Work request -
Would you repeat the listing below exactly, with no pictures in it?

-- Data to examine follows --

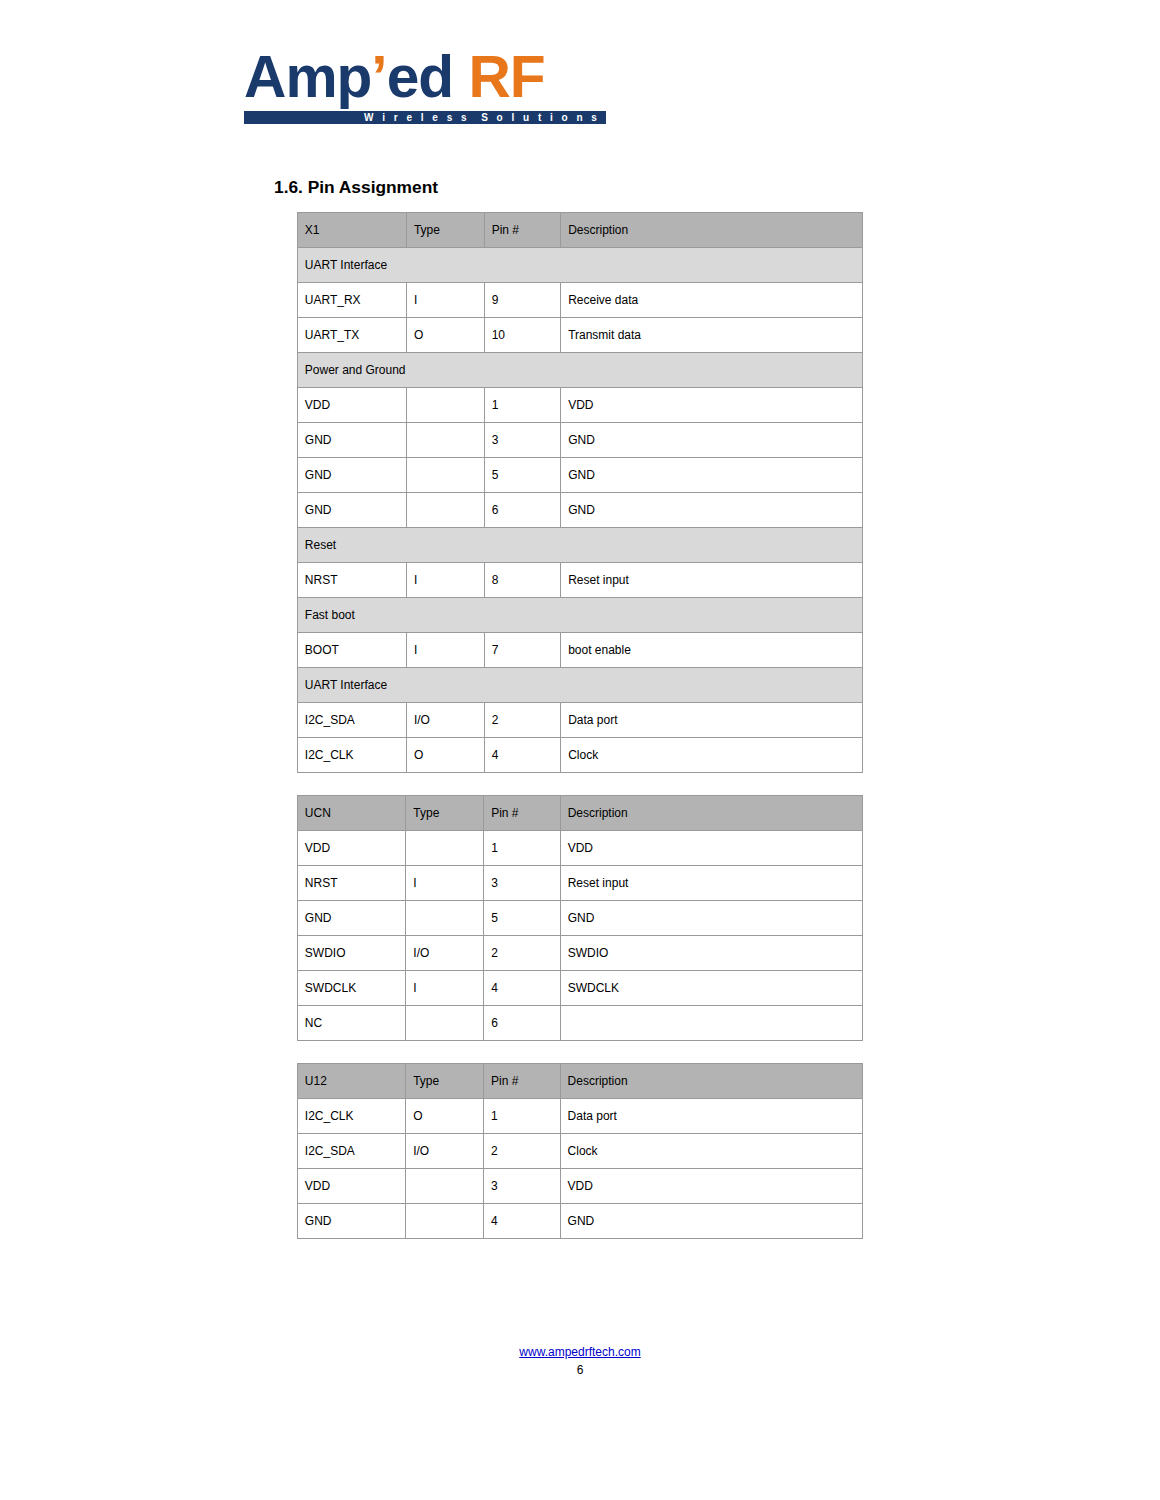Amp’ed RF
W i r e l e s s S o l u t i o n s
1.6. Pin Assignment
| X1 | Type | Pin # | Description |
| --- | --- | --- | --- |
| UART Interface |
| UART_RX | I | 9 | Receive data |
| UART_TX | O | 10 | Transmit data |
| Power and Ground |
| VDD | | 1 | VDD |
| GND | | 3 | GND |
| GND | | 5 | GND |
| GND | | 6 | GND |
| Reset |
| NRST | I | 8 | Reset input |
| Fast boot |
| BOOT | I | 7 | boot enable |
| UART Interface |
| I2C_SDA | I/O | 2 | Data port |
| I2C_CLK | O | 4 | Clock |
| UCN | Type | Pin # | Description |
| --- | --- | --- | --- |
| VDD | | 1 | VDD |
| NRST | I | 3 | Reset input |
| GND | | 5 | GND |
| SWDIO | I/O | 2 | SWDIO |
| SWDCLK | I | 4 | SWDCLK |
| NC | | 6 | |
| U12 | Type | Pin # | Description |
| --- | --- | --- | --- |
| I2C_CLK | O | 1 | Data port |
| I2C_SDA | I/O | 2 | Clock |
| VDD | | 3 | VDD |
| GND | | 4 | GND |
www.ampedrftech.com
6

-- Data to examine concluded --

Answer section -
Amp’ed RF
W i r e l e s s S o l u t i o n s
1.6. Pin Assignment
| X1 | Type | Pin # | Description |
| --- | --- | --- | --- |
| UART Interface |
| UART_RX | I | 9 | Receive data |
| UART_TX | O | 10 | Transmit data |
| Power and Ground |
| VDD | | 1 | VDD |
| GND | | 3 | GND |
| GND | | 5 | GND |
| GND | | 6 | GND |
| Reset |
| NRST | I | 8 | Reset input |
| Fast boot |
| BOOT | I | 7 | boot enable |
| UART Interface |
| I2C_SDA | I/O | 2 | Data port |
| I2C_CLK | O | 4 | Clock |
| UCN | Type | Pin # | Description |
| --- | --- | --- | --- |
| VDD | | 1 | VDD |
| NRST | I | 3 | Reset input |
| GND | | 5 | GND |
| SWDIO | I/O | 2 | SWDIO |
| SWDCLK | I | 4 | SWDCLK |
| NC | | 6 | |
| U12 | Type | Pin # | Description |
| --- | --- | --- | --- |
| I2C_CLK | O | 1 | Data port |
| I2C_SDA | I/O | 2 | Clock |
| VDD | | 3 | VDD |
| GND | | 4 | GND |
www.ampedrftech.com
6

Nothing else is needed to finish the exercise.